La puissance du miel semble en avoir fait une friandise réservée aux initiés. « Je pense que les commerçants responsables savent qu’ils ne devraient pas le vendre à des inconnus », dit Morris. « Ils se méfient un peu de sa commercialisation. »
Turedi explique que les Turcs de la région ont le savoir-faire pour le consommer de manière responsable. « Les populations locales sont capables de distinguer le miel de fou des autres miels. Il provoque une sensation de brûlure vive dans la gorge et c’est pourquoi on l’appelle aussi miel amer », dit-il.
Le « bal de folie » conserve ses traits engourdissants et qui font tourner la tête parce qu’il n’est pas traité, pas transformé et essentiellement pur.

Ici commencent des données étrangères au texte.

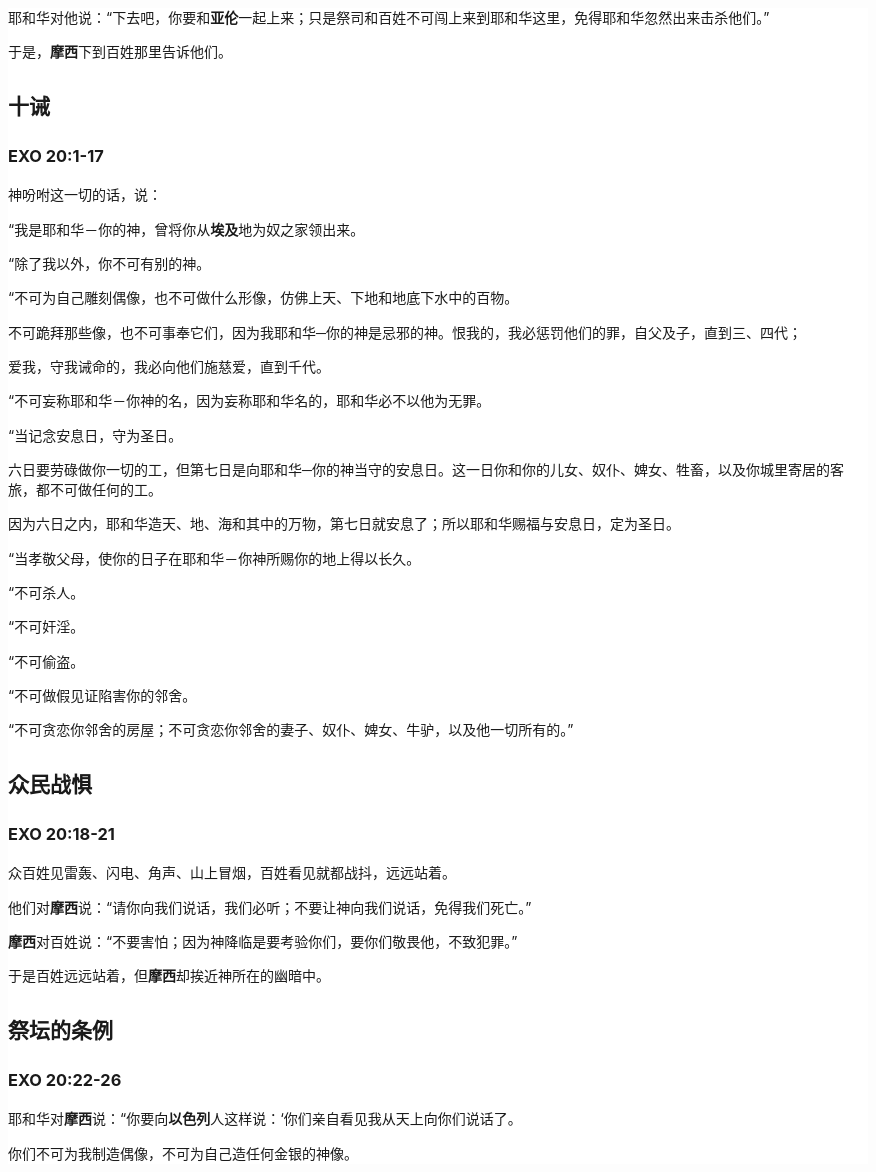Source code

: 耶和华对他说：“下去吧，你要和**亚伦**一起上来；只是祭司和百姓不可闯上来到耶和华这里，免得耶和华忽然出来击杀他们。”

于是，**摩西**下到百姓那里告诉他们。

## <a id='139' name='139'></a>十诫

### EXO 20:1-17

神吩咐这一切的话，说：

“我是耶和华－你的神，曾将你从**埃及**地为奴之家领出来。

“除了我以外，你不可有别的神。

“不可为自己雕刻偶像，也不可做什么形像，仿佛上天、下地和地底下水中的百物。

不可跪拜那些像，也不可事奉它们，因为我耶和华─你的神是忌邪的神。恨我的，我必惩罚他们的罪，自父及子，直到三、四代；

爱我，守我诫命的，我必向他们施慈爱，直到千代。

“不可妄称耶和华－你神的名，因为妄称耶和华名的，耶和华必不以他为无罪。

“当记念安息日，守为圣日。

六日要劳碌做你一切的工，但第七日是向耶和华─你的神当守的安息日。这一日你和你的儿女、奴仆、婢女、牲畜，以及你城里寄居的客旅，都不可做任何的工。

因为六日之内，耶和华造天、地、海和其中的万物，第七日就安息了；所以耶和华赐福与安息日，定为圣日。

“当孝敬父母，使你的日子在耶和华－你神所赐你的地上得以长久。

“不可杀人。

“不可奸淫。

“不可偷盗。

“不可做假见证陷害你的邻舍。

“不可贪恋你邻舍的房屋；不可贪恋你邻舍的妻子、奴仆、婢女、牛驴，以及他一切所有的。”

## <a id='140' name='140'></a>众民战惧

### EXO 20:18-21

众百姓见雷轰、闪电、角声、山上冒烟，百姓看见就都战抖，远远站着。

他们对**摩西**说：“请你向我们说话，我们必听；不要让神向我们说话，免得我们死亡。”

**摩西**对百姓说：“不要害怕；因为神降临是要考验你们，要你们敬畏他，不致犯罪。”

于是百姓远远站着，但**摩西**却挨近神所在的幽暗中。

## <a id='141' name='141'></a>祭坛的条例

### EXO 20:22-26

耶和华对**摩西**说：“你要向**以色列**人这样说：‘你们亲自看见我从天上向你们说话了。

你们不可为我制造偶像，不可为自己造任何金银的神像。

Malgré les mises en garde sur la sécurité, le miel semblait seulement s’autoréguler lorsqu’il était là, dit Morris. En effet, il est légal en Turquie, dit Turedi. « Vous pouvez facilement l’acheter et le vendre ». Vaughn Bryant, un expert en pollen à l’Université A&M du Texas, qui étudie les traces de pollen dans le miel, confirme que le miel fou est assez facile à acheter à l’étranger via Internet, également.
En tant que chercheur de longue date sur le miel – surnommé « détective du miel » par certains – la fascination de Bryant pour le miel fou découle davantage du désir d’analyser que de manger. « Cela fait plusieurs décennies que je cherche à savoir ce qu’il y a vraiment dans le miel fou », explique-t-il. « Le problème était d’en trouver un véritable échantillon à examiner. »
Pour esquiver l’étiquette de prix en ligne de 166 dollars la livre, et pour être sûr d’obtenir la bonne substance, Bryant a obtenu son bal de charcuterie d’un ami turc qui a acquis le miel de ruches au milieu de champs de rhododendrons. « Un collègue s’en est mis une goutte ou deux sur la langue et a dit qu’il avait un effet anesthésiant », raconte Bryant. Maintenant, il veut analyser chimiquement le miel pour en savoir plus.
Ce que l’on sait, c’est que le baume de charcuterie conserve ses traits engourdissants, qui font tourner la tête, parce qu’il n’est pas traité, non transformé et essentiellement pur. Nous savons que si vous mangez plus d’une cuillerée de miel contenant de la grayanotoxine, vous risquez d’être empoisonné par du miel fou », explique M. Turedi. « Au printemps et en été, les miels sont frais et peuvent inclure plus de grayanotoxine que pendant les autres saisons ». Si cela ne dissuade pas le gastronome aventureux, alors Turedi dit de limiter la consommation à moins d’une cuillère à café, « et si vous ressentez certains symptômes associés au miel fou, vous devriez obtenir des soins médicaux dès que possible. »
Lors de ses voyages en Turquie, Morris a plaisanté avec un fonctionnaire de l’office du tourisme que le bal de charcuterie avait un marché inexploité dans les mangeurs aventureux. « Il y a aussi ce côté hédoniste », dit-il, ce que l’Occident a certainement apprécié à une époque. Mais cela a diminué, très probablement avec l’arrivée de l’alcool moins cher et l’importation de drogues comme la cocaïne dans les années 1800, selon Bryant.
Pour l’instant, le sirop dangereusement sucré conservera son mystère d’antan, rangé dans des boutiques difficiles à trouver.